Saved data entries
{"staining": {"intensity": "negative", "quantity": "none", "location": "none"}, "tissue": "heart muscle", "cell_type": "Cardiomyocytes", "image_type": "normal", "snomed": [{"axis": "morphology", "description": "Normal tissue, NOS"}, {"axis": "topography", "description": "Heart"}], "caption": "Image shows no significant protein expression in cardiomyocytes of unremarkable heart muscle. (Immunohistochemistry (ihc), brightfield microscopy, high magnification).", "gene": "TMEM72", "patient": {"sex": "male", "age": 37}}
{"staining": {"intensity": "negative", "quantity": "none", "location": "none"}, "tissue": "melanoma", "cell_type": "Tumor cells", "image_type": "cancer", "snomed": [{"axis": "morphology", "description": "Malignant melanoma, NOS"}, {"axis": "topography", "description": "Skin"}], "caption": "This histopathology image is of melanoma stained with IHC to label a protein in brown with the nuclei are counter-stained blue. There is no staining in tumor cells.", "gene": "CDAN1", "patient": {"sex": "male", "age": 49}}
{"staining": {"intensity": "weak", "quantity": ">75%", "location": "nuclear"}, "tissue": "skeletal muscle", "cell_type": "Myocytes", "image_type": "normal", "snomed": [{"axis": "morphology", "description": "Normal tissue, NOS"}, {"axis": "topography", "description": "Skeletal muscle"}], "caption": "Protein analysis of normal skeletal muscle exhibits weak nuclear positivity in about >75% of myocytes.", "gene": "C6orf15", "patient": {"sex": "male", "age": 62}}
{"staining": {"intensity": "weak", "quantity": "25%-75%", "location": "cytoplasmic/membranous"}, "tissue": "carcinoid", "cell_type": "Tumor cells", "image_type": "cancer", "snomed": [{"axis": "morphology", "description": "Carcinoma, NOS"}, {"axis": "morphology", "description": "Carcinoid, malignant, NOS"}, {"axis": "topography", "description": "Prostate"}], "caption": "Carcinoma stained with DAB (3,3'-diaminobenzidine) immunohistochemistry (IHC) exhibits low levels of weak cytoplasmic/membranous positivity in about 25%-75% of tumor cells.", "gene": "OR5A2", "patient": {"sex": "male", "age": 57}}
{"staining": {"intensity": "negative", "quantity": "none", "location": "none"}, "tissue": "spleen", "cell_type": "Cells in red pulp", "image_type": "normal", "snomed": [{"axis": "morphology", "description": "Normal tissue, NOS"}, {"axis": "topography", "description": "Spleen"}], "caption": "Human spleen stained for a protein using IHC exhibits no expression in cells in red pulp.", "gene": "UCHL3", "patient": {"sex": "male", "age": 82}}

◆ YOUR ASSIGNMENT ◆
Look above for the line containing "histopathology image is", then transcribe it and all lines after it through the last, exactly and with nothing else.

◆ SOLVED EXERCISE ◆
{"staining": {"intensity": "negative", "quantity": "none", "location": "none"}, "tissue": "melanoma", "cell_type": "Tumor cells", "image_type": "cancer", "snomed": [{"axis": "morphology", "description": "Malignant melanoma, NOS"}, {"axis": "topography", "description": "Skin"}], "caption": "This histopathology image is of melanoma stained with IHC to label a protein in brown with the nuclei are counter-stained blue. There is no staining in tumor cells.", "gene": "CDAN1", "patient": {"sex": "male", "age": 49}}
{"staining": {"intensity": "weak", "quantity": ">75%", "location": "nuclear"}, "tissue": "skeletal muscle", "cell_type": "Myocytes", "image_type": "normal", "snomed": [{"axis": "morphology", "description": "Normal tissue, NOS"}, {"axis": "topography", "description": "Skeletal muscle"}], "caption": "Protein analysis of normal skeletal muscle exhibits weak nuclear positivity in about >75% of myocytes.", "gene": "C6orf15", "patient": {"sex": "male", "age": 62}}
{"staining": {"intensity": "weak", "quantity": "25%-75%", "location": "cytoplasmic/membranous"}, "tissue": "carcinoid", "cell_type": "Tumor cells", "image_type": "cancer", "snomed": [{"axis": "morphology", "description": "Carcinoma, NOS"}, {"axis": "morphology", "description": "Carcinoid, malignant, NOS"}, {"axis": "topography", "description": "Prostate"}], "caption": "Carcinoma stained with DAB (3,3'-diaminobenzidine) immunohistochemistry (IHC) exhibits low levels of weak cytoplasmic/membranous positivity in about 25%-75% of tumor cells.", "gene": "OR5A2", "patient": {"sex": "male", "age": 57}}
{"staining": {"intensity": "negative", "quantity": "none", "location": "none"}, "tissue": "spleen", "cell_type": "Cells in red pulp", "image_type": "normal", "snomed": [{"axis": "morphology", "description": "Normal tissue, NOS"}, {"axis": "topography", "description": "Spleen"}], "caption": "Human spleen stained for a protein using IHC exhibits no expression in cells in red pulp.", "gene": "UCHL3", "patient": {"sex": "male", "age": 82}}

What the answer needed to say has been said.